Basın özgürlüğü medyaya ve enformasyona verilen toplumsal role dayanmaktadır. Demokratik bir toplumda bu rol araştırma, bilgi toplama, kamu çıkarını ilgilendiren bilgilerin hiçbir engel olmaksızın işlenmesi, yorumlanması ve yayılması demokratik yaşamın varlığı ve sürdürülmesi için gereklidir. Basın özgürlüğündeki temel düşünce, ifade, ifade ve kanaat özgürlüklerinden bahsederken ulusal ve uluslararası çeşitli yasal belgelerde bunu görürüz.
Soğuk Savaşın başında 1948’de Birleşmiş Milletler İnsan Hakları Evrensel Bildirgesini yayınlarken 19.cü maddesine göre şöyle der: ‘Herkesin düşünme ve anlatma özgürlüğü vardır. Buna göre, hiç kimse düşüncelerinden dolayı rahatsız edilemez. Ayrıca ülke sınırları söz konusu olmaksızın bilgi ve düşünceleri her türlü araçla aramak, sağlamak ve yaymak hakkına sahiptir.’

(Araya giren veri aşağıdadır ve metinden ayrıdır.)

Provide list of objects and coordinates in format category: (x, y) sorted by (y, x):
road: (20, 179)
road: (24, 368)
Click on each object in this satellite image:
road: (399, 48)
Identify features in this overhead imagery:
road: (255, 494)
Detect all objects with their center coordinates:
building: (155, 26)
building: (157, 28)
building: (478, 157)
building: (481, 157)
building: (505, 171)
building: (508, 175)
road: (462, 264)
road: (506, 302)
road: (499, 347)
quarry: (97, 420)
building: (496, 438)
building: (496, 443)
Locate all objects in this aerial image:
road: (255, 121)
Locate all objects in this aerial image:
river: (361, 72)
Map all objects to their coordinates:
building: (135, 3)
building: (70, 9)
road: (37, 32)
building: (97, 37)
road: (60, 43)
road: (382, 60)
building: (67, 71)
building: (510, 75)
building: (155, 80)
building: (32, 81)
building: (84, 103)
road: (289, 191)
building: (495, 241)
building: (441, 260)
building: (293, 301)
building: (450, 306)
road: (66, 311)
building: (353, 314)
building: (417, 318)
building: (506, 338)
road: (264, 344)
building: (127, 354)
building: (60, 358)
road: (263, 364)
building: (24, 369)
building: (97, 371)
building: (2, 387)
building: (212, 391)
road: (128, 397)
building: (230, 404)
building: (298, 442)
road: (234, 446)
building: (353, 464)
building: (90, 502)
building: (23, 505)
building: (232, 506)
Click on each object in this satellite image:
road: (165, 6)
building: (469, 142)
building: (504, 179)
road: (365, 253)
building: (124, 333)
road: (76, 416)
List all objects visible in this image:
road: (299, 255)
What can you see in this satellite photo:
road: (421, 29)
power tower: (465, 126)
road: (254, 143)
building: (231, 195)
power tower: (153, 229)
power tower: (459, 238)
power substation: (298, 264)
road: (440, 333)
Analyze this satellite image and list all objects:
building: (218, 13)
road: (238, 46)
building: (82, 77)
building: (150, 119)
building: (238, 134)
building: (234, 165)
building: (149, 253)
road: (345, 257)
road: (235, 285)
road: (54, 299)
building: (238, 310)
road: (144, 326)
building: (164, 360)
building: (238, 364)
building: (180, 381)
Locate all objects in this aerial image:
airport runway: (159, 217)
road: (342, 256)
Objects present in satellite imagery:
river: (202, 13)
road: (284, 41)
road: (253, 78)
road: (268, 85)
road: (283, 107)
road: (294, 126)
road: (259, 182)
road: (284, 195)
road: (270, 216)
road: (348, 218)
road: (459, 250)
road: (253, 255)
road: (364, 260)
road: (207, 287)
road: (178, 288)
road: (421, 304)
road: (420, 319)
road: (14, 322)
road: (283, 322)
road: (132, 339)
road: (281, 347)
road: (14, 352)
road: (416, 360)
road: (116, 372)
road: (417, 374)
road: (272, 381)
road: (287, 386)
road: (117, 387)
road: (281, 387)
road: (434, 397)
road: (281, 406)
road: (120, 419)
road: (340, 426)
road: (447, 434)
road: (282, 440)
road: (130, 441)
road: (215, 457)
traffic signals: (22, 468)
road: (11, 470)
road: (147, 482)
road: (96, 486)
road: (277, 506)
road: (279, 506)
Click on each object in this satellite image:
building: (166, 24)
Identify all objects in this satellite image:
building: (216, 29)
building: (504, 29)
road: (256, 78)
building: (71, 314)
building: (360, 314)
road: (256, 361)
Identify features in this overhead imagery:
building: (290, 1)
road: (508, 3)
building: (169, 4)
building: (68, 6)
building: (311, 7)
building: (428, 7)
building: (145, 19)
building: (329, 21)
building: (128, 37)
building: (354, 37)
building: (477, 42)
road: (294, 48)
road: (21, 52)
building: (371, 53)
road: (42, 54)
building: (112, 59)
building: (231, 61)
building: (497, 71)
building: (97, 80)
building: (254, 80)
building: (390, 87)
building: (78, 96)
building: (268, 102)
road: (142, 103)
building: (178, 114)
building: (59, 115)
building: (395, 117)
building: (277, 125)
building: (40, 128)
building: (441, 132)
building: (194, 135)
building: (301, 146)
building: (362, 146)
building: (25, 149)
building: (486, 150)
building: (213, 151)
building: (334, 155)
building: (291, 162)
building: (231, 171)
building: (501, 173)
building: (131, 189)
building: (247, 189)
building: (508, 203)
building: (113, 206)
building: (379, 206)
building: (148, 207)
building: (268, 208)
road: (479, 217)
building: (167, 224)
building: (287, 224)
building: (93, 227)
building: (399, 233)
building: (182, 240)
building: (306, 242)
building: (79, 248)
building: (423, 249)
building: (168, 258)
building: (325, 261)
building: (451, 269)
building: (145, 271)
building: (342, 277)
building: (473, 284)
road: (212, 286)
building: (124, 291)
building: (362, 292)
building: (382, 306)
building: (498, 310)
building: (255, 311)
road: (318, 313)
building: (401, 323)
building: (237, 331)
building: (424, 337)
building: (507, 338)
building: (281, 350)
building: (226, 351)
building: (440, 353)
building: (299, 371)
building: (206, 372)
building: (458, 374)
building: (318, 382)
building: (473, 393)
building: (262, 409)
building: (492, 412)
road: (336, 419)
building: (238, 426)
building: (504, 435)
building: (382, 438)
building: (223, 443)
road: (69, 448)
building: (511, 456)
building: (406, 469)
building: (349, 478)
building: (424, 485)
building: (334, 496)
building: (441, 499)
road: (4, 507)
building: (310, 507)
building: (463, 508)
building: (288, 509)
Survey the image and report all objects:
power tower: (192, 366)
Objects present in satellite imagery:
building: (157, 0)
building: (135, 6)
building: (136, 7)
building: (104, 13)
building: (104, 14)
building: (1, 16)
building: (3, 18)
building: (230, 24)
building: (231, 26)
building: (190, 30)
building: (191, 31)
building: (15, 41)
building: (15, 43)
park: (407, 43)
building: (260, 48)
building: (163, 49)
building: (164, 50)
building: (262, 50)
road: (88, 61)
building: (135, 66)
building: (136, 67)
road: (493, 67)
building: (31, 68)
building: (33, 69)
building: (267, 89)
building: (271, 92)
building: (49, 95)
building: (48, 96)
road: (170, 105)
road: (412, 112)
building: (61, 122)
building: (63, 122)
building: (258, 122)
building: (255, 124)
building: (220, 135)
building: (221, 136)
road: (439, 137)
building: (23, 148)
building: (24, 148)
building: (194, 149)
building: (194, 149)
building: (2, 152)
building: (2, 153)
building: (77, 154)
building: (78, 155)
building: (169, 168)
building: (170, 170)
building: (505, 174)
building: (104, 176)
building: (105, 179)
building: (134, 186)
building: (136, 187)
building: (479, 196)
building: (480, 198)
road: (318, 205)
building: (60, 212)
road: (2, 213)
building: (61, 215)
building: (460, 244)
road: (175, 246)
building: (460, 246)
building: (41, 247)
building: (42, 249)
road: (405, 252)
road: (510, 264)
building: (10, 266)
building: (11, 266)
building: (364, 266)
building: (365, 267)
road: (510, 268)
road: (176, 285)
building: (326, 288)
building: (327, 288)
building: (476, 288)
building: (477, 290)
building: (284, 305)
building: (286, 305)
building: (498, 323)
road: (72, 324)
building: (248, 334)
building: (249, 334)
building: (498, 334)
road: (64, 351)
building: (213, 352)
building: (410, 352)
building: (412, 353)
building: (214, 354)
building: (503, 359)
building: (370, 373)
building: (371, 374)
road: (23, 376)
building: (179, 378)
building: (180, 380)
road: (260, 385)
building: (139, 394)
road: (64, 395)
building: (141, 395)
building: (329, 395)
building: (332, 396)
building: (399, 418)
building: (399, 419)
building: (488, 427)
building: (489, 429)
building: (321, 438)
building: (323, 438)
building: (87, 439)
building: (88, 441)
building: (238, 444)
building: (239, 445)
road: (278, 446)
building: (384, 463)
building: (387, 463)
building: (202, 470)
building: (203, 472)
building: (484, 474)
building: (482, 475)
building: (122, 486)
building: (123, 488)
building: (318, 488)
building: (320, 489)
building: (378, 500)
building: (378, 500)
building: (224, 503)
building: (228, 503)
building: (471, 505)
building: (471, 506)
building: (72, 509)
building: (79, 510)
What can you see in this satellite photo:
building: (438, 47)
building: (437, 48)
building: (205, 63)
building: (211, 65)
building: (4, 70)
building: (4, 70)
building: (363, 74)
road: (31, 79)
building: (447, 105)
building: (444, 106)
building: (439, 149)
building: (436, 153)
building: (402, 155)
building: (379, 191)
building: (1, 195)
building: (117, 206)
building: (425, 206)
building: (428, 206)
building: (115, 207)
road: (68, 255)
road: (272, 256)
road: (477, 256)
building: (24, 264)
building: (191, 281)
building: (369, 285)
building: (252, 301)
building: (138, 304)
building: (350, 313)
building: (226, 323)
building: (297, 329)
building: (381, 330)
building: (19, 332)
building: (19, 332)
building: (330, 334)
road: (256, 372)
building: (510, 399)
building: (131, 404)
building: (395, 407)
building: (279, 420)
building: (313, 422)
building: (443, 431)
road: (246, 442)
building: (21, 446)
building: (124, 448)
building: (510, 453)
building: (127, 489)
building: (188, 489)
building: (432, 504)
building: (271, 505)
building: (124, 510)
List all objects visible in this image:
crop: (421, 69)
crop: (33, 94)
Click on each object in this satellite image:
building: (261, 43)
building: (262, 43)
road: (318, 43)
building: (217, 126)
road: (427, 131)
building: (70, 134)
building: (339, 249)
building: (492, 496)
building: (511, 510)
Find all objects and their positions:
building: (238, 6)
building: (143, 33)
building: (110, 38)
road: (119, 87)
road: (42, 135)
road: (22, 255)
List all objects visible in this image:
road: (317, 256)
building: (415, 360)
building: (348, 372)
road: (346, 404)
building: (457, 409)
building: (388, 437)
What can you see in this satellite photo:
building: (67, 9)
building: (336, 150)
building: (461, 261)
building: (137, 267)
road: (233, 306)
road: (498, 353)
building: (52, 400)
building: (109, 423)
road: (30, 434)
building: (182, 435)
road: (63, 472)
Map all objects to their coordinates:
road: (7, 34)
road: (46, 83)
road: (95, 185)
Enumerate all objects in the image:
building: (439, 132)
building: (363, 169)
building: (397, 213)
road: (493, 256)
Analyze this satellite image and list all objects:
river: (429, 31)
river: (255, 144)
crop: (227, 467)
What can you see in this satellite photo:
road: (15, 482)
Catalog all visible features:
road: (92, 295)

İletişim özgürlüğü kesinlikle diğerleri gibi bir özgürlük değildir: diğer kişisel veya politik özgürlüklerin hem sığınağını hem de varoluş koşulunu oluşturur. Demokrasiyi tanımlamak için bu yaklaşımın tercih edilmesi tesadüfi değildir ve basın özgürlüğünün bu siyasal sistem içerisinde kapladığı yeri görmemizi sağlar. Medyanın ve gazetecilerin bilgiye ve bilgi kaynaklarına serbest erişimi özgür basının varlığının ve memnuniyetinin vazgeçilmez koşulu ve halkın bilgi edinme hakkına saygı gösterilmesidir. Demokratik toplumlarda medya ve gazeteciler kendilerini engelleyen her türlü uygulama veya müdahaleden korunmalıdır.
Medyada çalışanlar bağımsızlık ve kamuoyunu bilgilendirmek için görevlerini layıkıyla yerine getirmeleri de elbette önemlidir. Kamu çıkarını ilgilendiren gerçekleri, olayları ve soruları gerçeğe uygun bir şekilde yansıtmak mümkün olduğu kadar toplumda mevcut olan fikirlerden bahsetmek vatandaşların bilgi sahibi olmalarını sağlamak için bilgi çok önemlidir.
Basın özgürlüğü ve demokrasinin sağlığı özü itibarıyla bağlantılıdır. Ancak her ikisi de küreselleşmenin, yeni teknolojilerin ve otoriterliğin yükselişinin getirdiği değişimlerden derinden etkilendi. Medya bilgi devriminden hem yararlandı hem de yara aldı. Her ne kadar haber kuruluşları artık yeni bilgiye aç milyarlarca tüketiciye ulaşabilse de, aynı teknolojik dönüşüm eski iş modellerini tehdit etti ve doğru bilgiyi yayan kanalların azalmasına yol açtı. Bu değişimlerin ardından antidemokratik ve kötü niyetli aktörler, bilgi ekosisteminde meydana gelen önemli dönüşümlerin yarattığı fırsatlardan hızla yararlandı. Diğerlerinin yani sıra liberal olmayan rejimler dezenformasyonu yaymak, kutuplaşmayı körüklemek ve demokratik sistemlerdeki zayıf noktalardan yararlanmak için yeni medya ortamından aktif olarak yararlanmaktadırlar. Sadece otoriter devletler değil demokratik rejimlerde bile bilgi sektörünü manipüle etmeye, sansürlemeye ve şekillendirmeye bazı şahıslar önemli miktarda kaynak ayırmaktadır. Bu nedenle, günümüzde güvenilir bilginin yerini alan dezenformasyon kampanyaları ve diğer manipülasyon teknikleri, basın özgürlüğüne yönelik önemli tehditler olarak görünmektedir. Belki de bunun en güncel örneği Donald Trump’un manipüle ettiği ‘sahte haber’ suçlamasıdır.